Like the ghost in Hamlet, the issue of Australia's betrayal of the Timorese and continued complicity in the great crime of their suffering keeps coming back. Two weeks before my film Death of a Nation was shown on ITV, its disclosures about a second massacre in Dili in November 1991 were published in the Australian press.

This caused near panic among Jakarta's backers. Without having seen a frame of the film, Keating and Evans condemned it. Indonesian and Australian officials collaborated in producing press releases condemning it. Alatas, the foreign minister, used words virtually scripted for him by Australian officials. Murdoch's Australian obliged with headlines such as "No evidence to support Pilger claims". Murdoch himself was then on his way to Jakarta to try to do a deal with the Indonesians for a place on their new satellite for his Star TV.

Evans went further and announced that there were "a number of witnesses who have said nothing like what is claimed to have happened happened". He was referring to a "witness" presented to foreign journalists by Indonesian officials during a controlled visit to Dili hurriedly arranged by the regime to pre-empt the worldwide showing of Death of a Nation and the UN Human Rights Commission hearings in Geneva.

Evans' "witness" is Marcus Wannandi, an Indonesian-Chinese priest installed in Dili to "assist" Bishop Carlos Belo, the outspoken Timorese who heads the Catholic Church and has never accepted Indonesian rule. Wannandi and his powerful family are close to Suharto: one brother runs a multi-million-dollar business "developing" East Timor in partnership with Suharto's daughter; the other runs a "strategic institute" in Jakarta that helped to plan the invasion in 1975. Wannandi told an Australian bishop that talking to the Timorese was a waste of time because "they have just come out of the trees".

Bishop Belo, on the other hand, was silenced during the journalists' guided tour. This was not surprising. In an interview for Death of a Nation, he had emphasised his trust in the statements of eyewitnesses. He said he had informed the Indonesian "special commission of inquiry" about the second massacre. "They showed no interest", he said. "The military authorities [wanted] to give the Timorese people these extreme lessons. I think there is no justice ... no justice."

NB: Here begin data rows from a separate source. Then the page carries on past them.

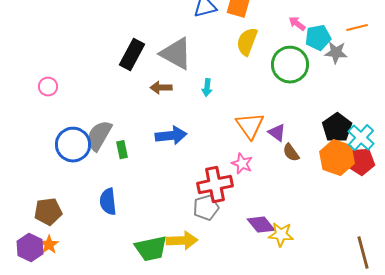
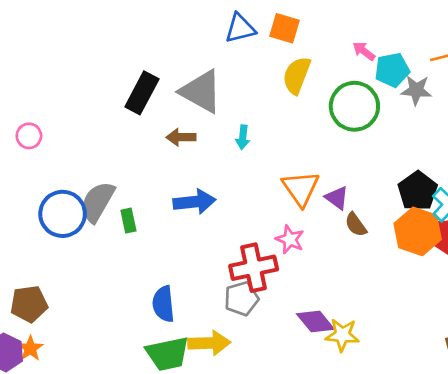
blue semicircle: (108, 202) -> (163, 304), moved

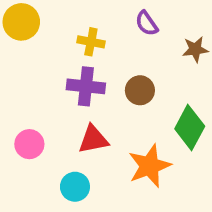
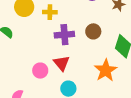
yellow cross: (91, 42) -> (50, 12), moved
red triangle: (93, 139) -> (62, 63), moved, turned -48

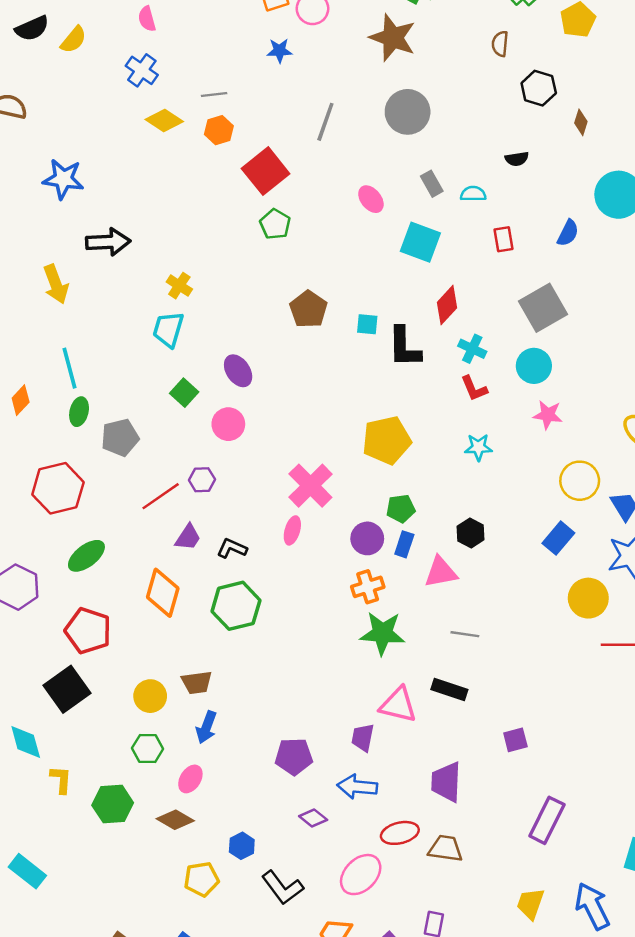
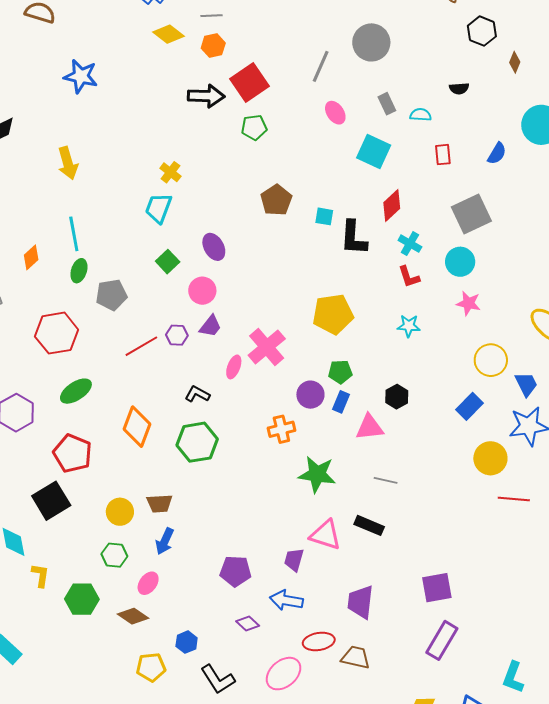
gray line: (325, 122) -> (321, 66), moved
green pentagon: (275, 224) -> (254, 127), turned 30
black arrow: (108, 242) -> (206, 96), moved
pink ellipse: (292, 530) -> (234, 367), moved
purple trapezoid: (188, 537) -> (210, 326), moved
orange cross: (368, 587) -> (281, 429), moved
purple square: (515, 740) -> (437, 588), moved, size x1.5

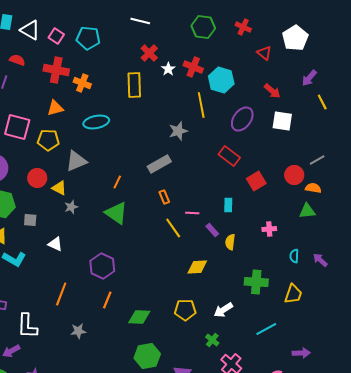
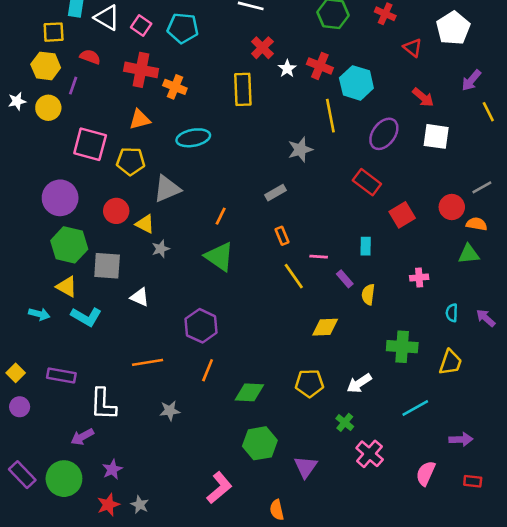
gray rectangle: (159, 164) -> (276, 193), size x0.7
gray square: (30, 220) -> (107, 266), size x1.6
orange line: (61, 294) -> (148, 362), turned 60

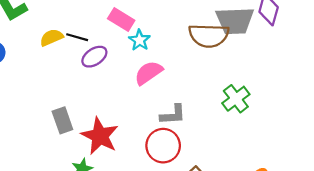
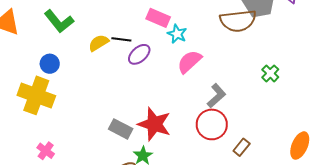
green cross: (236, 99) -> (270, 73), size x0.7
gray L-shape: (173, 115) -> (216, 96), turned -30
gray rectangle: (62, 120) -> (121, 129), moved, turned -35

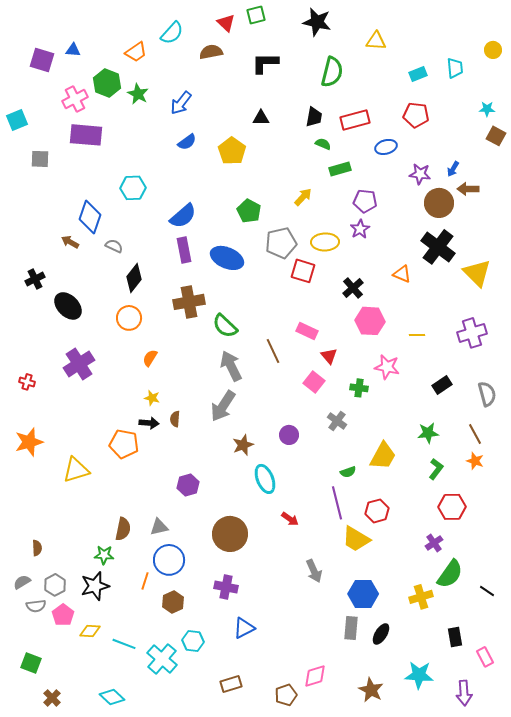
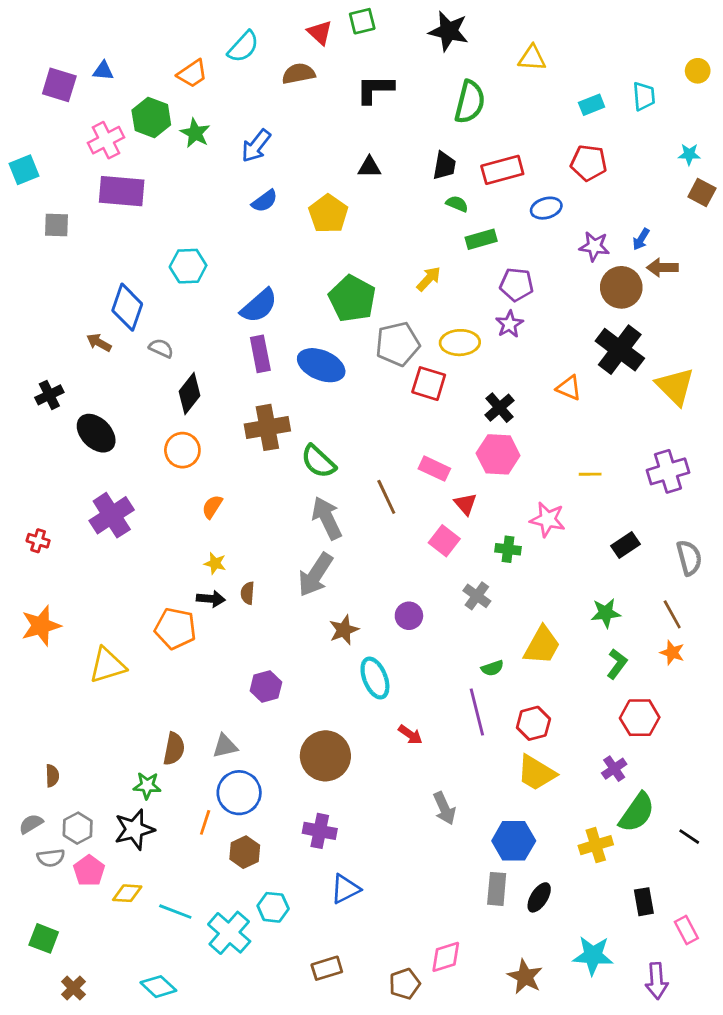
green pentagon: (249, 211) -> (352, 299), size x1.4
pink hexagon: (370, 321) -> (498, 454), moved
yellow trapezoid: (356, 539) -> (536, 773), moved

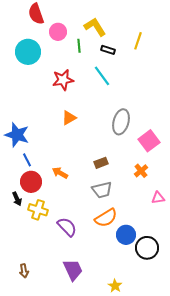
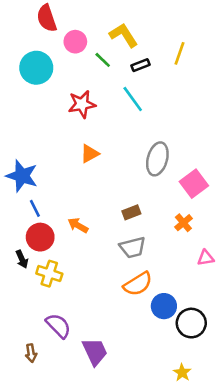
green line: (79, 46) -> (103, 60), turned -40
black rectangle: (108, 50) -> (140, 65), turned -40
purple semicircle: (67, 227) -> (58, 326), moved
yellow star: (115, 286) -> (182, 373), moved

Paul Keating has made a name for himself by promoting "republicanism" for Australia, which is very different from true independence. He does this mostly with easy anti-British gestures and by sounding tough, if inarticulate, like a minor Rambo. Indeed, he is proud of his pugnacious, abusive style; in parliament he has called his opponents "harlots", "sleazebags", "loopy crims", "pieces of criminal garbage" and "piss-ants". Recently, he ordered a video to be made of his more theatrical performances and had it sent to his friend General Suharto. According to the Sydney Morning Herald, the Indonesian dictator "showed the video to his entire cabinet, who were reportedly mightily impressed".